:: Passage for review ::

+===+

Financial Services

FCA improves its appointed representative regime amid UK consumer-harm concerns

Published on 23rd Aug 2022

The changes will specify more precisely a principal's responsibility for and oversight of ARs and what this means in practice

The UK Financial Conduct Authority (FCA) has set out new rules in relation to the UK appointed representatives (AR) regime (PS22/11). The changes will take effect on 8 December 2022 following a four-month implementation period.

The rules will affect all firms that currently have an AR or intend to have an AR in the future – and ARs themselves. However, they will not apply to firms in the Temporary Permissions Regime or firms that are winding down their UK business as a result of the post-Brexit loss of passporting.

After Greensill

The AR regime is a longstanding feature of the UK financial service landscape and allows a person (the AR) to carry out certain regulated activities without being authorised by the FCA themselves. As the principal firm must be authorised by the FCA, the AR is able to operate under the cover of the principal's licence. The principal remains ultimately responsible for the regulated activities performed by the AR.

Following the failure of Greensill Capital, the UK supply-chain finance group that made use of the AR model , the FCA was asked to consider reforms to the AR regime, with the aim of limiting its scope and reducing opportunities for misuse. There have been particular concerns over regulatory hosting, where firms that appoint ARs do not directly carry on the relevant regulated activities other than through their ARs.

In December 2021, the FCA published its consultation paper,  "Improving the Appointed Representatives regime"  alongside HM Treasury's call for evidence, an information gathering exercise on how market participants use the AR regime and how effectively the regime works in practice. 

The consultation paper set out a series of proposals to improve the regime, noting that on average principals give rise to 50-400% more complaints and supervisory cases than other directly authorised firms. The policy statement was published in August 2022 and sets out responses to the proposed changes, the FCA's feedback and the final rules.

Regulatory responsibility 

In an effort to reduce the risk of consumer harm, the FCA is introducing new rules to clarify and strengthen the regulatory responsibilities and expectations of principals. Although principals are already responsible for the activities of their ARs, the FCA clearly sees a need for additional specific rules to help principals meet the FCA's expectations and to better hold principals to account.

In particular, the new rules cover principals putting in place appropriate safeguards where principals delegate functions or tasks to an AR, assessing senior management at an AR for competence and capability, and taking reasonable steps to ensure an AR acts within the scope of its appointment.

+===+

:: Data provided ::
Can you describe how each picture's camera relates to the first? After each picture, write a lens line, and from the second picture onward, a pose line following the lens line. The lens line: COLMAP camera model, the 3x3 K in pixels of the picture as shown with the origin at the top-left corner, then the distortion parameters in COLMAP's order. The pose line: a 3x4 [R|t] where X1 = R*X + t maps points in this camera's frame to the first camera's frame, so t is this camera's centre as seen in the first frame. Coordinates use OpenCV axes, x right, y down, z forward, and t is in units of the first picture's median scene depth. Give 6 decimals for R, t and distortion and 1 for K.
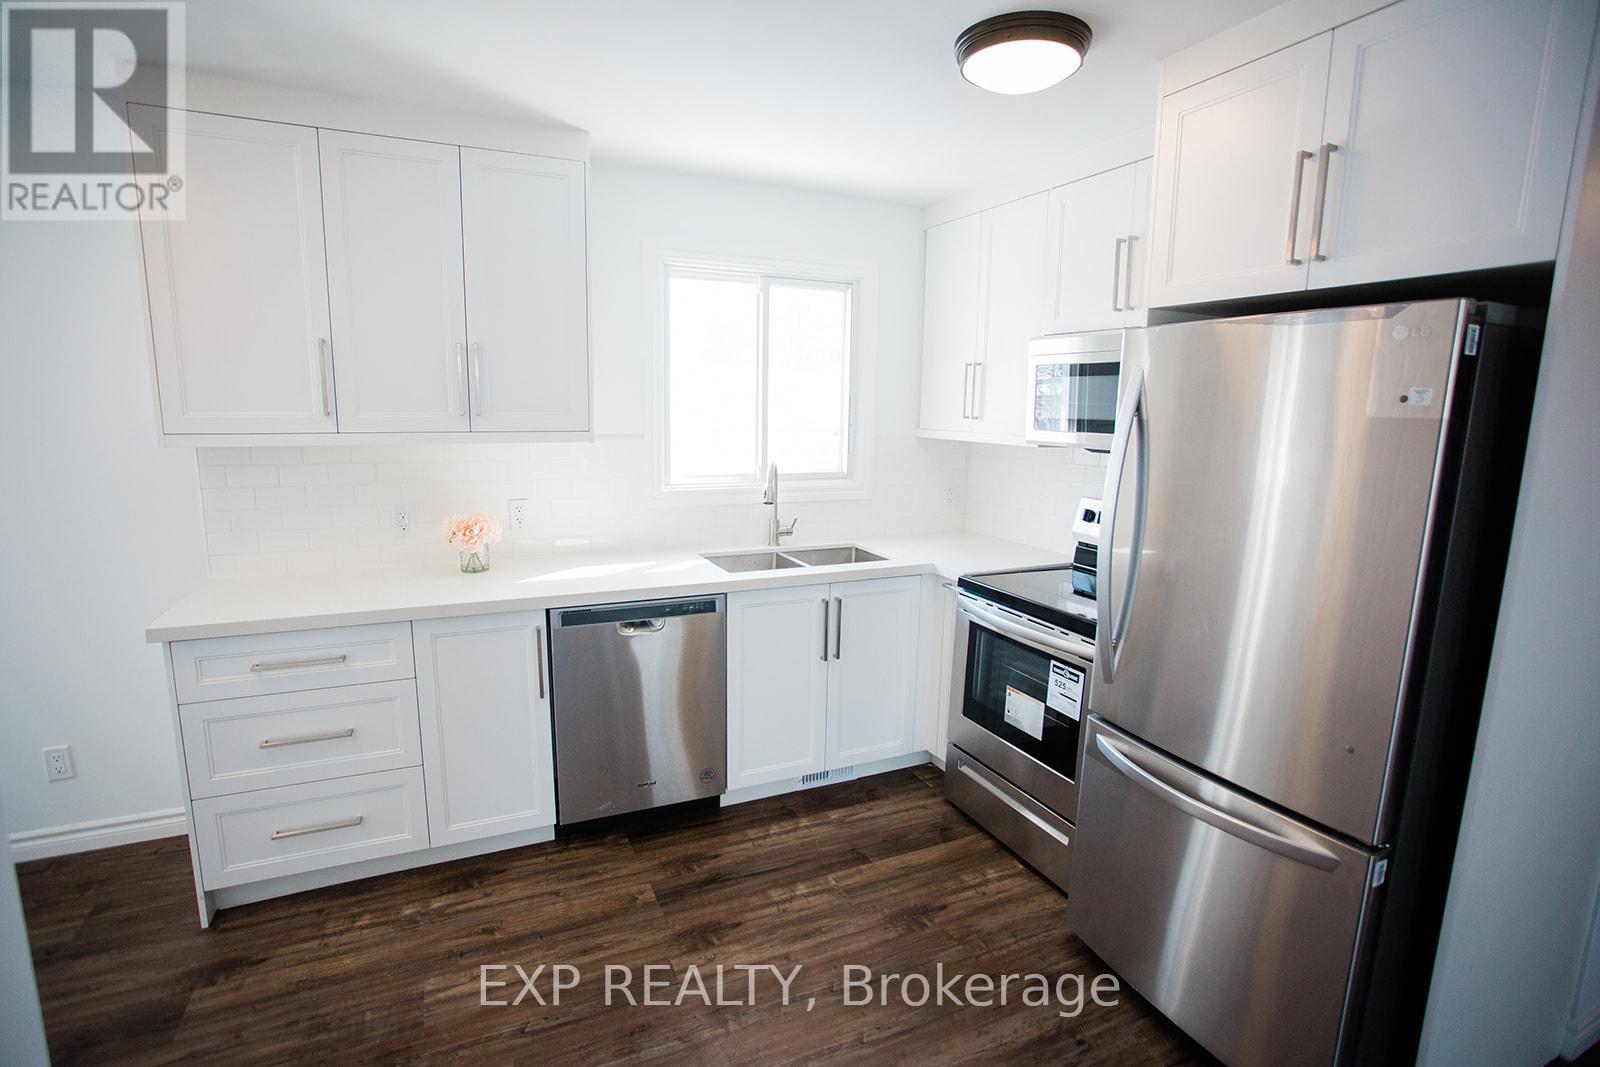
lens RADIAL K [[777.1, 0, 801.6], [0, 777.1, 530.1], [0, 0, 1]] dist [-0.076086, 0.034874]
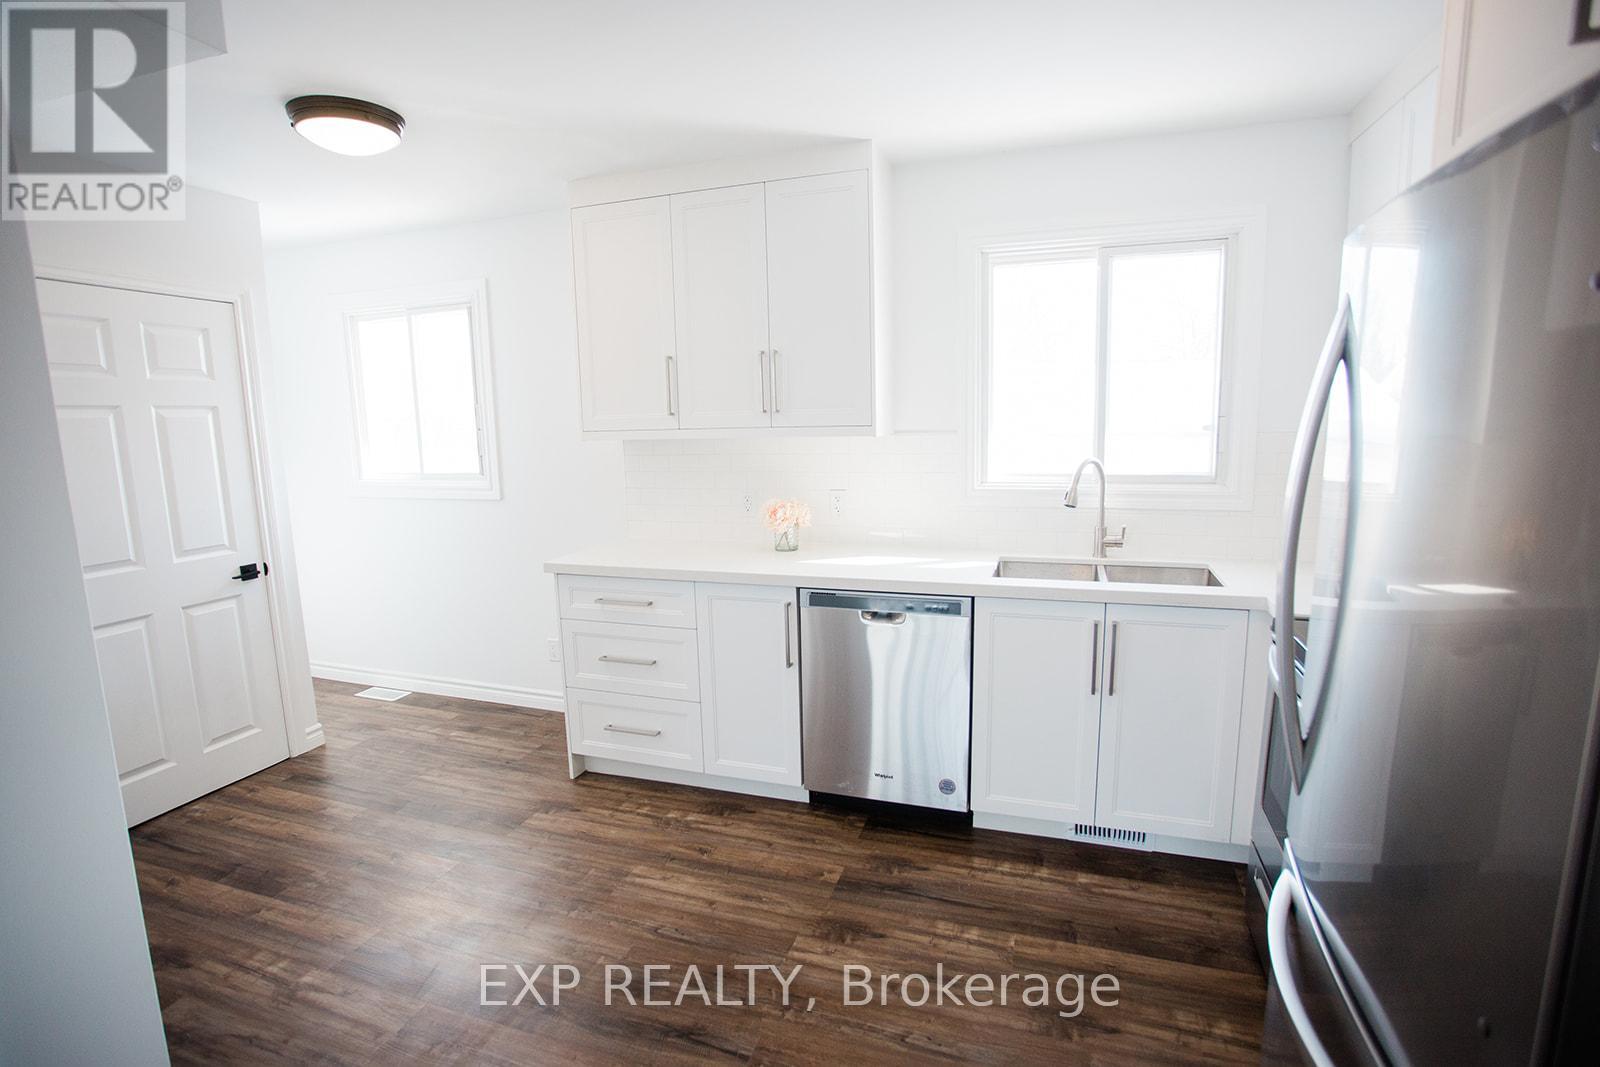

+===+

:: Tasks to carry out ::
A: In the article on the FCA's appointed representatives regime, on what date do the new rules take effect?
B: Write the next few paragraphs of the article on the FCA's appointed representatives regime, picking up after its last sentence about the new rules for principals.

:: Replies ::
A: 8 December 2022, after a four-month implementation period.

B:
Oversight of ARs

There will also be new oversight requirements to assess whether principals' controls and resources remain adequate for overseeing their ARs effectively. For example, principals will be required to consider a list of circumstances that will trigger an "oversight appropriateness review". These triggers include a change to the AR's scope of appointment, a change in its target market and a significant increase in complaints received about the AR's activities or business.

In addition, there will be a direct requirement to ensure that the activities of the AR do not result in an undue risk of harm to consumers or market integrity, as well as new rules on the termination of AR contracts and the orderly wind down of an AR's business. 

Annual assessments 

The new regime will impose new annual review requirements, including an assessment, at least every 12 months, of each AR's suitability, fitness and propriety, financial position and the adequacy of the principal's controls and resources to effectively oversee the AR. Following feedback from firms, the FCA confirmed that this requirement can be achieved by principals integrating the assessments into existing internal reporting processes. The FCA also clarified that the annual reviews can be conducted by "responsible individuals" with suitable knowledge and authority below the level of the governing body with any significant issues escalated to the governing body.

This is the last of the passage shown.